This chapter takes place in 1957. It is narrated in a third-person limited point of view, focusing on Beverly "Hat" Lamartine. He and Lulu Lamartine had had a one-night affair eight years before, and Beverly is the father of one of Lulu's eight sons. Beverly lives in the Twin Cities with his girlfriend Elsa, a white woman with blonde hair. In terms of employment, Beverly sells after-school homework enrichment books door-to-door, and his girlfriend is a typist. For years, Beverly has shown his customers a picture of his son with Lulu and has made up inspiring stories about his son's accomplishments. At the beginning of the chapter, Beverly decides that he wants to go back to the reservation and bring his son home with him, away from Lulu.
Beverly's brother Henry was married to Lulu until his death in 1950. Henry died while driving drunk, and at his funeral Lulu caused a scene by jumping into his grave. While people saw this as a sign of her love for Henry, Lulu is also a notorious flirt. Even when Beverly comes to reclaim his son Henry Junior, Lulu finds herself thinking of her husband.
Beverly meets Henry Junior and the rest of Lulu's sons. They are all active and loud boys who are protective of one another. In addition, they are all deeply devoted to their mother, who keeps a clean and welcoming house without the help of any man.
Lulu and Beverly sit down to reminisce while the boys play outside. The two ex-lovers remember playing strip poker one night years ago, with Henry as the third player. On that night, Lulu had decided to marry Henry over Beverly. Lulu brags about her boys and Beverly sees Lulu's son Gerry - a big 12 year-old who will one day become a criminal - teaching young Henry Junior how to shoot. While the boys are outside for the afternoon, Lulu and Beverly have a romantic encounter.
Later, everyone in the household eats dinner together, while Beverly grows confused about whether he wants to take his son or not. He remembers his first and only time sleeping with Lulu. In the present scene, Lulu goes to sleep and Beverly contemplates sneaking out and forgetting all that has happened. He is on the verge of leaving when he walks into Lulu's bedroom and lies down in her arms.
This chapter deals with the difficult topics of social stigma and personal infidelity. Lulu has raised children from many fathers and the community gossips about her because of this, yet she does not seem to mind and lives her life without much regard for public judgment. To all outward appearances, she is a loving and attentive mother. Yet Erdrich allows the reader a glimpse into Lulu's private thoughts: "She thought of everything so hard that her mind felt warped and sodden as a door that swells up in spring.
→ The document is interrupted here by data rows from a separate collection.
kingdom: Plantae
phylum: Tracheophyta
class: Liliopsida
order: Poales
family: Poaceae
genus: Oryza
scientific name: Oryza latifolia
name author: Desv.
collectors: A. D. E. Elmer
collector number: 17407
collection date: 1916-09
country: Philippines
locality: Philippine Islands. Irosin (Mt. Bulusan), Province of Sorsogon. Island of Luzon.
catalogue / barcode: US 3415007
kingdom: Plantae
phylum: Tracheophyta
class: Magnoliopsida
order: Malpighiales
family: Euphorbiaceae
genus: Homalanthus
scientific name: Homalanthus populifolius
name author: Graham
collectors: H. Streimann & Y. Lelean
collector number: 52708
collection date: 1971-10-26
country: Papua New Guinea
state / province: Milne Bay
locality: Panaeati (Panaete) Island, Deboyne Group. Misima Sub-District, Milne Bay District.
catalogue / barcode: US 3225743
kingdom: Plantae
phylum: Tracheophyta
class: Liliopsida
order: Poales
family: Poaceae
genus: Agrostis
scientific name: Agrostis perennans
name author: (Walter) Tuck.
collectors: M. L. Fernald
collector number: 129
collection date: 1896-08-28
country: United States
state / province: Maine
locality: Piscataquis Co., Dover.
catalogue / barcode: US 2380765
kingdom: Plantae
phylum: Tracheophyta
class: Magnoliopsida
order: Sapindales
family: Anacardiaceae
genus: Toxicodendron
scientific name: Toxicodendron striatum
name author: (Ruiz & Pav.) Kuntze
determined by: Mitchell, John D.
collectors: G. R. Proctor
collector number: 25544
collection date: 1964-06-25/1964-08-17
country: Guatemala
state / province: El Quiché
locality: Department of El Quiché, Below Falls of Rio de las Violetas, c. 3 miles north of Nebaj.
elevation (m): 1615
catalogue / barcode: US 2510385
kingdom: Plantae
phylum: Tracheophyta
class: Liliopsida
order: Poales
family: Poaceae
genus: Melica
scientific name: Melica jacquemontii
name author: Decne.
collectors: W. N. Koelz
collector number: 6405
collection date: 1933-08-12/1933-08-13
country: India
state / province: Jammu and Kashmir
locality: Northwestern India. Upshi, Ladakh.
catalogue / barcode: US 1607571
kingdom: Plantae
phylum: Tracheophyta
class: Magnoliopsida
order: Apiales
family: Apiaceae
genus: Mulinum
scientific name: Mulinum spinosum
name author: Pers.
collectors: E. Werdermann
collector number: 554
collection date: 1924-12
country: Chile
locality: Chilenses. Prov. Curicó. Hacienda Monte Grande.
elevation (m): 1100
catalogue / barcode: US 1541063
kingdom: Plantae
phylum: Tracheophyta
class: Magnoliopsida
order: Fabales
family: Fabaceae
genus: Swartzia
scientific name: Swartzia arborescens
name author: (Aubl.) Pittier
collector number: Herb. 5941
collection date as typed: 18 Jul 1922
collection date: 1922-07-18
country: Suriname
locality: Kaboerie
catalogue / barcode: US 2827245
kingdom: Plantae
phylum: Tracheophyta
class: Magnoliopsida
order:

It would not close properly to keep the troublesome thoughts out." From this description at the beginning of the chapter, it is clear that however calm Lulu may seem during the events that follow, she feels the pangs of her choices very deeply.
Both Beverly and Lulu have committed adultery at some point: Lulu cheated on her husband Henry, with the result that she gave birth to a child by his brother Beverly. In the story's present, Beverly is in a committed relationship yet still responds to Lulu's advances. Yet of the two, Lulu appears to be better able to rationalize her infidelity. "I am a woman of detachable parts," she says half-jokingly at one point in the chapter. Beverly himself is caught between two worlds: he is both attracted to Lulu and drawn to the life he has created with Elsa outside the reservation. Infidelity, for him, is not only cheating on his girlfriend but also cheating on the lifestyle he has built. These troubled loyalties tie into Erdrich's broader interest in problems of assimilation.